Haim Watzman
“I haf seen dis before,” the psychiatrist sighed, “und I know its name. ILSS – Inter-Literary Stress Syntrome.”
I’d sought out Dr. Tchernikovsky after a nearly sleepless week of a recurring nightmare in which I’d reverted to my army days. Except that instead of being dressed in my IDF fatigues, I had on a scratchy bronze helmet and a cuirass a size too big for me. Something heavy, large, and uncomfortable was strapped to my left arm, and my right hand gripped something long and hard.
Yes, that’s what I thought, too, but when, in the morning, I pieced together the other details of this nocturnal horror show it didn’t seem to fit the standard Freudian typology. It was very dark, I was thirsty and horribly cramped, and the meager air smelt of timber mixed with flatulence.
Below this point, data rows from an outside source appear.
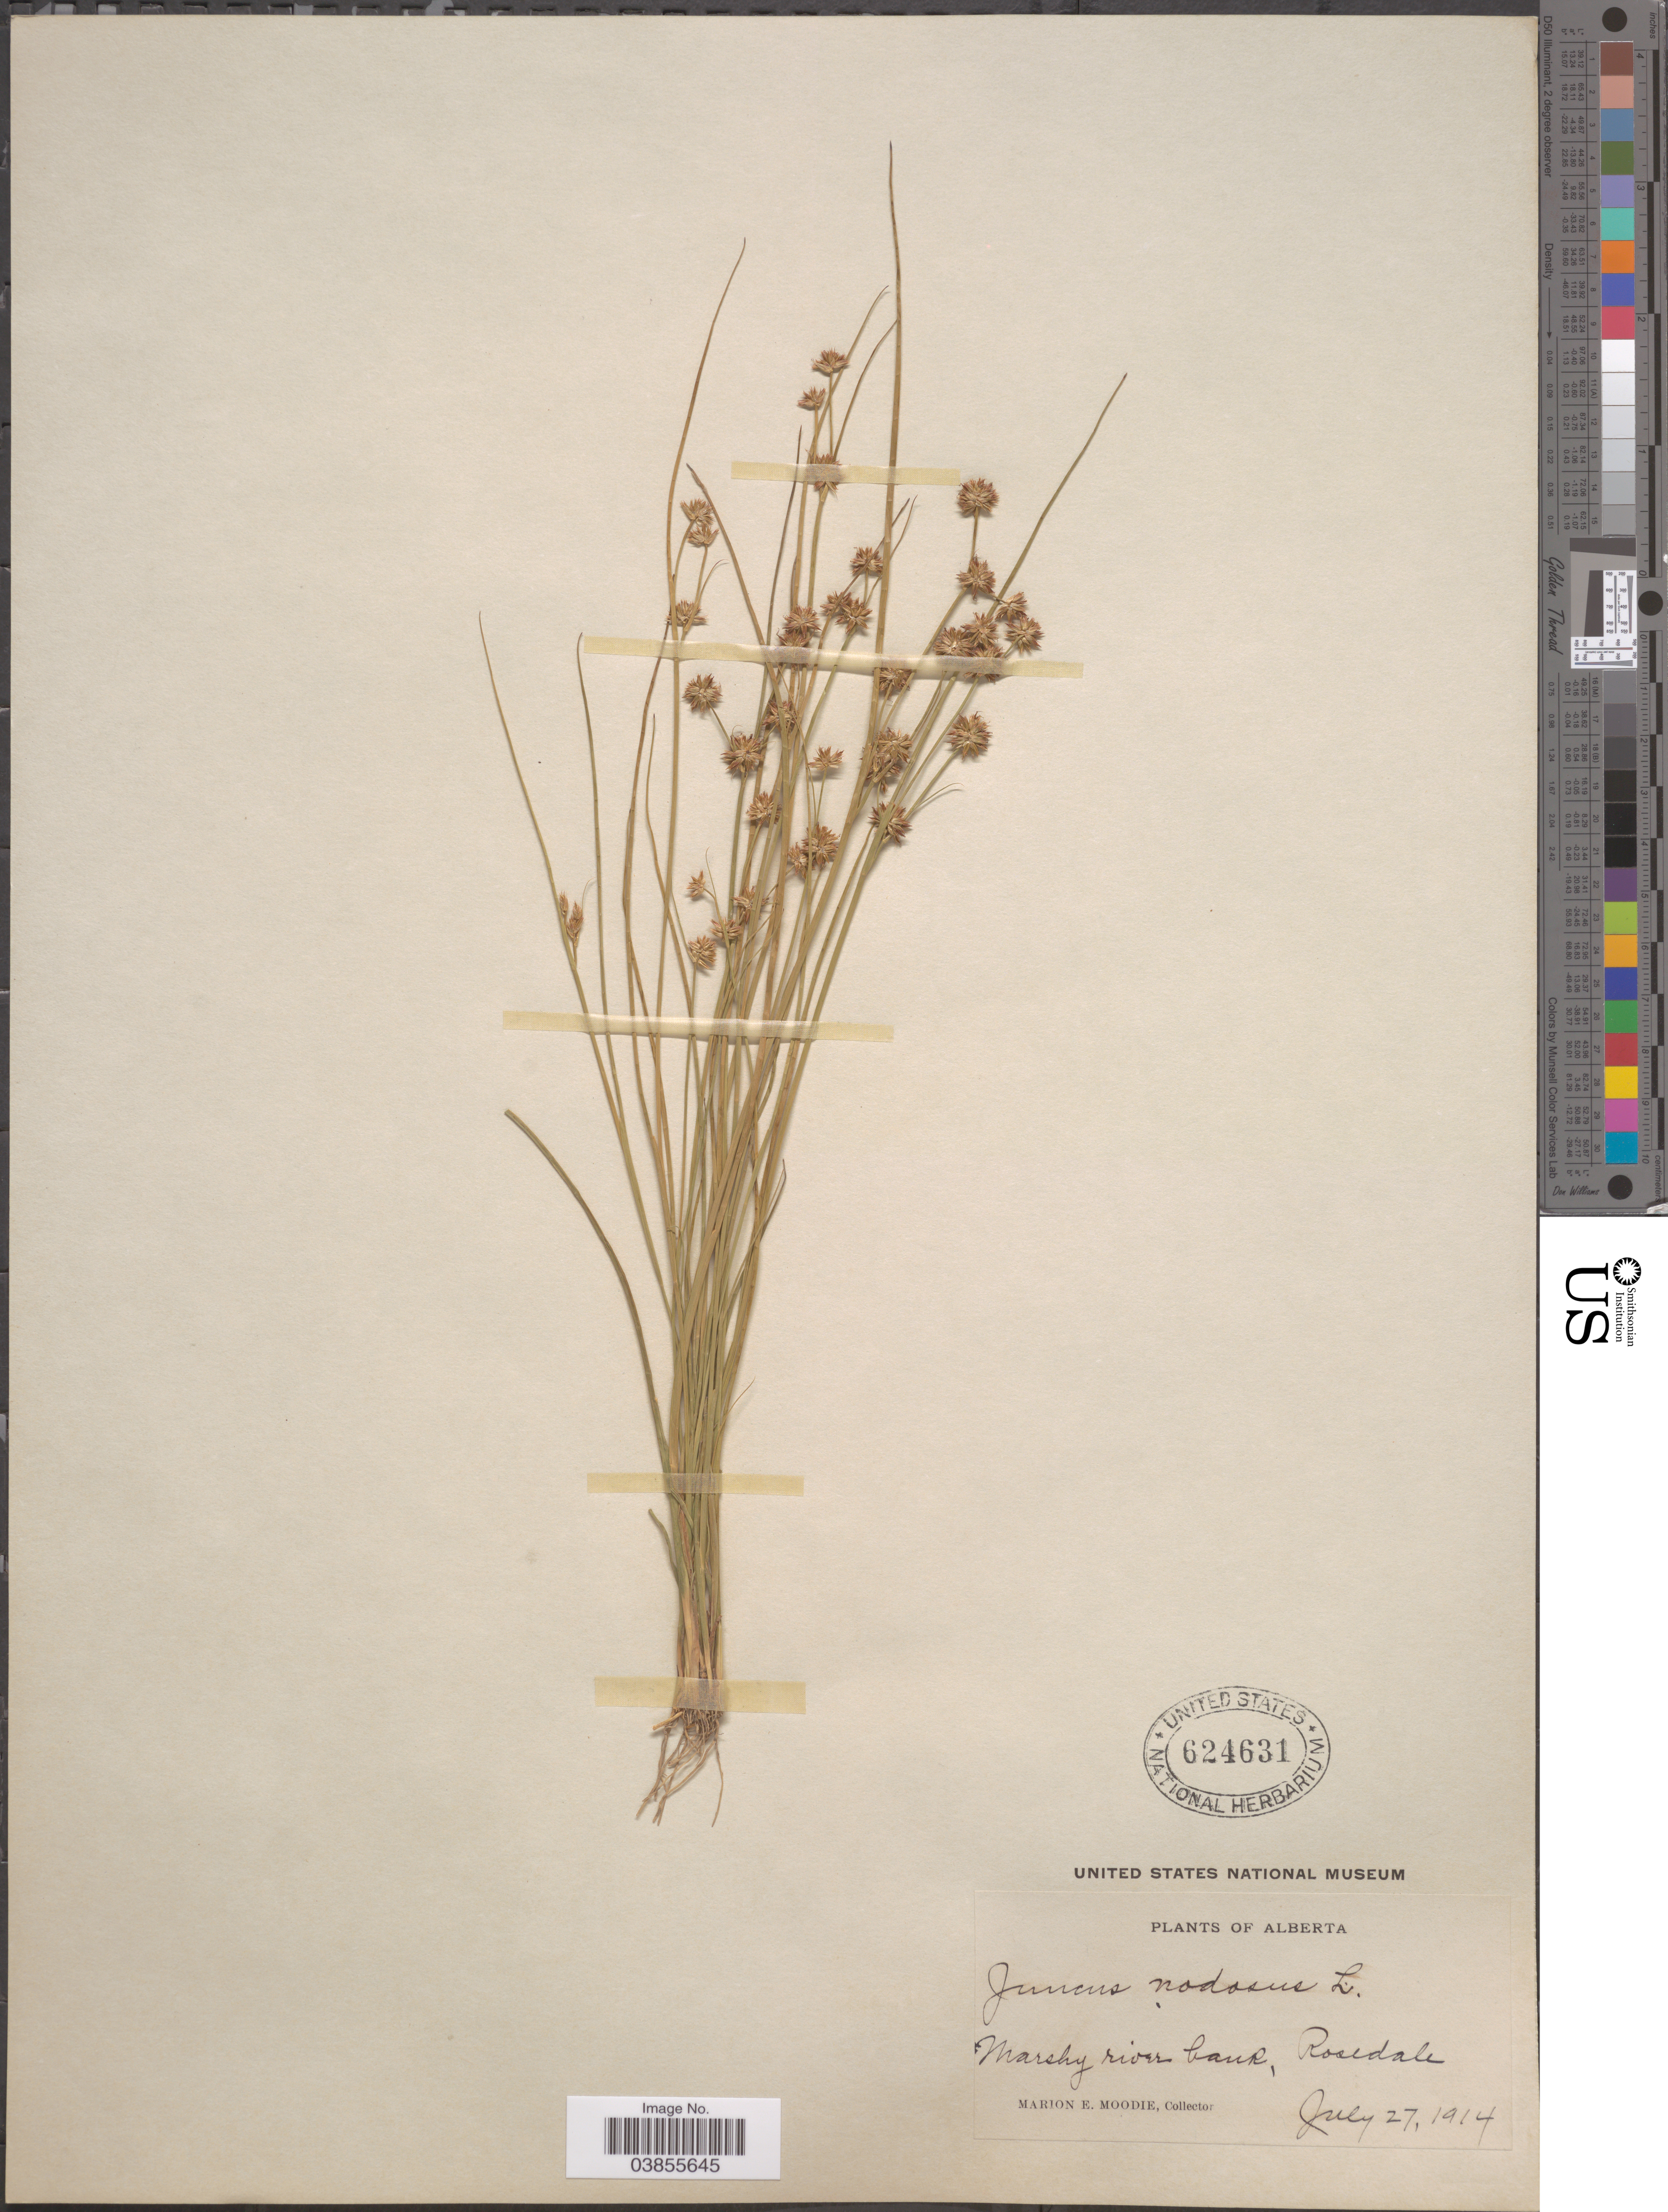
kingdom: Plantae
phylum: Tracheophyta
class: Liliopsida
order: Poales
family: Juncaceae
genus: Juncus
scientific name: Juncus nodosus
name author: L.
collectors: M. E. Moodie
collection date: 1914-07-27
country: Canada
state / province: Alberta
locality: Marshy river bank, Rosedale.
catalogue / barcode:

“Inter-Literary Stress Syndrome?” I asked. “This deathly panic and paranoia, the self-loathing that segues into macho elation and bloodlust? Are you sure a rugby-playing dybbuk hasn’t possessed my body?”
Dr. Tchernikovsky placed his elbow on the armrest of his overstuffed chair and stroked his soup-strainer mustache, staring hard at me, as I lay stiffly on his analyst’s couch.
“I haf encountered some rugby-playing tybbuks in my time,” he said after a long pause, “und dey haf more sense dan dat.”